An expansive New York loft receives a cosy touch from illustrious Manhattan design duo Ashe + Leandro.
Ariel Ashe and Reinaldo Leandro’s initial encounter was not particularly auspicious. Shortly after meeting in the offices of the Manhattan design firm Pierce Allen back in 2004, Leandro invited Ashe to a play starring Mary-Louise Parker. To his surprise, she turned him down. “I thought she was the cool girl in the office,” he recalls. “She thought I was asking her out on a date.” Not only are they now firm friends, but Ashe + Leandro is one of New York’s hottest design firms, with a project list that includes a Manhattan loft and a house in London’s Belsize Park for Coldplay’s lead guitarist, Jonny Buckland; a 1930s Los Angeles hunting lodge for actress Jennifer Carpenter; a TriBeCa residence for Naomi Watts; and a home for comedian (and Ashe’s brother-in-law) Seth Meyers. The owners of this NoHo loft — a recruitment agency founder and his fashion stylist wife — are themselves no strangers to celebrity; the four-bedroom apartment was bought from one of Picasso’s grandsons and they count Matt Damon among their neighbours. It is located on the top floor of what was a Renaissance-style warehouse, built in the late 19th century and transformed into apartments in the 1980s.

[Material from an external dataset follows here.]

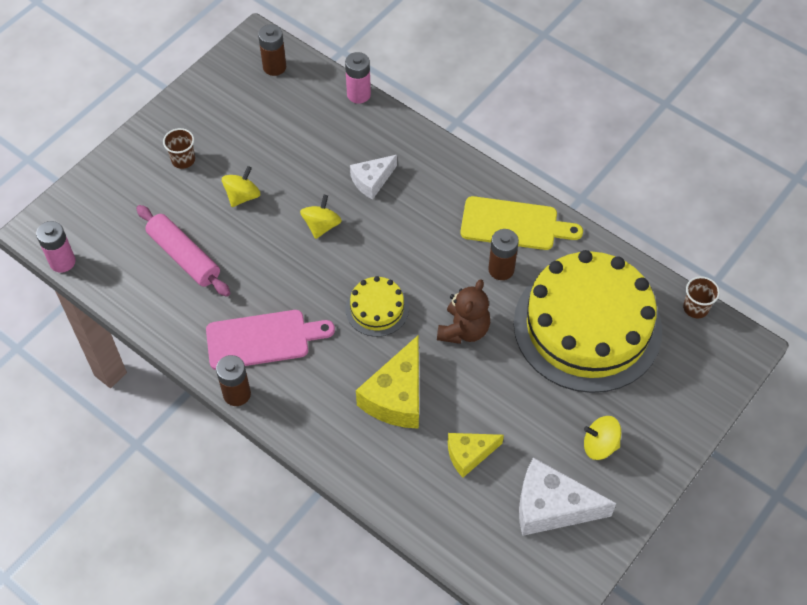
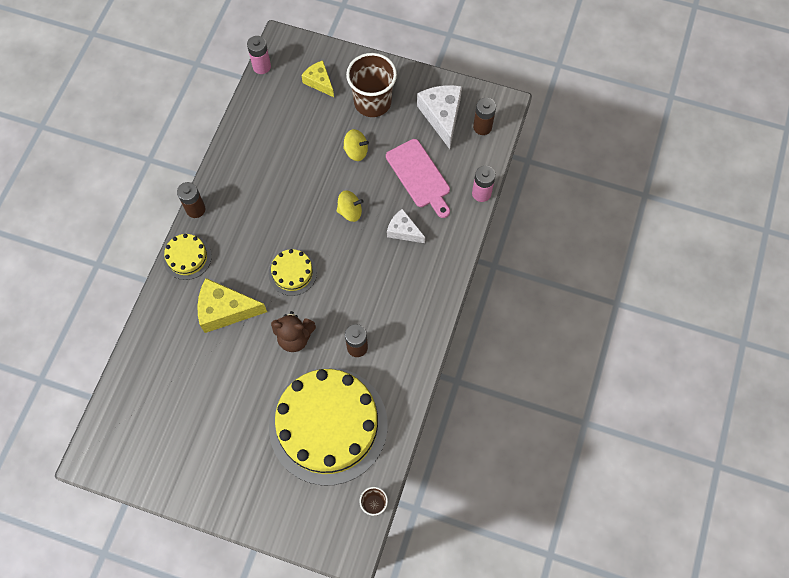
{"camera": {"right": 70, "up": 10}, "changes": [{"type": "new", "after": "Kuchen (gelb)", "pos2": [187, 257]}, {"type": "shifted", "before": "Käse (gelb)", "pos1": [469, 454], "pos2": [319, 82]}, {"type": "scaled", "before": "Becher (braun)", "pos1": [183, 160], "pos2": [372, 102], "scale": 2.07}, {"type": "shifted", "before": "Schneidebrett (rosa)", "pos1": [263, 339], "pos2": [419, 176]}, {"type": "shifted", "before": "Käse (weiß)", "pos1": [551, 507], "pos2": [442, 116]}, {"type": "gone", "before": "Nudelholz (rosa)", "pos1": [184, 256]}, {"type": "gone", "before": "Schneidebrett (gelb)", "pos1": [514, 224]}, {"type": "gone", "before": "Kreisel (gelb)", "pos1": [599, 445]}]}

While its location near the subway was handy for their eldest daughter’s school run, the space itself was equally attractive. “It’s very open, there’s lots of light and there’s exposed wood,” says the owner. “It felt like a place we could live in for a lot of years.” Another asset is undeniably its 110-square-metre roof terrace. When it came to choosing a design firm, the decision was easy. Ashe, a childhood friend of one half of the couple had actually introduced them. “She always had an amazing aesthetic,” the owner recalls. “What she and Reinaldo do really well is making homes. They’re not just beautiful spaces, they’re also extremely liveable.” Apart from a request for a kid-friendly loft, Ashe and Leandro were more or less given carte blanche. “They let us do what we wanted,” says Ashe, “although we were very much aware that his wife is a little bohemian.” Almost no structural work was required. ››
‹‹ The team simply added a few built-in closets and tweaked the kitchen, installing subway tiles, black slate and dark-grey cabinetry to complement the overall industrial vibe. The furnishings are very much in keeping with the designers’ style, which is a fusion of their different backgrounds. Leandro was brought up in Caracas, Venezuela, and is largely influenced by tropical Modernist architecture. Ashe hails from New Mexico, where her father runs a construction firm. “He used to have me tile bathrooms with my small hands and taught me how to drive a backhoe tractor around the age of six,” she says. Today, their work is best characterised by a strong interplay of textures, colour and a touch of the tribal (Moroccan rugs are particular favourites). The home is divided into two very distinct areas. The large, more formal front room is enlivened by a bright blue couch and yellow side table, counterbalanced by an otherwise subdued palette. “That’s generally what we do,” says Leandro. “We put in colour and then tone it down.” The family room at the back, meanwhile, is anchored by a large sectional sofa, which is upholstered in an outdoor fabric to make it stain-resistant, suitable for life with three young children. It’s not only the youngsters who get to have fun here. The owners themselves love to entertain in a multitude of ways. Last year, they held a political fundraiser attended by Hillary Clinton, and they have hosted a dinner for 40 on the roof terrace to celebrate the launch of a friend’s fashion line. Their best celebration, however, was a more intimate gathering of 15 at their engagement party. Among the happy few was their matchmaker, Ashe. “I owe her so much,” admits the owner. “She not only designed our home. She also helped me build a family and fill it with love.”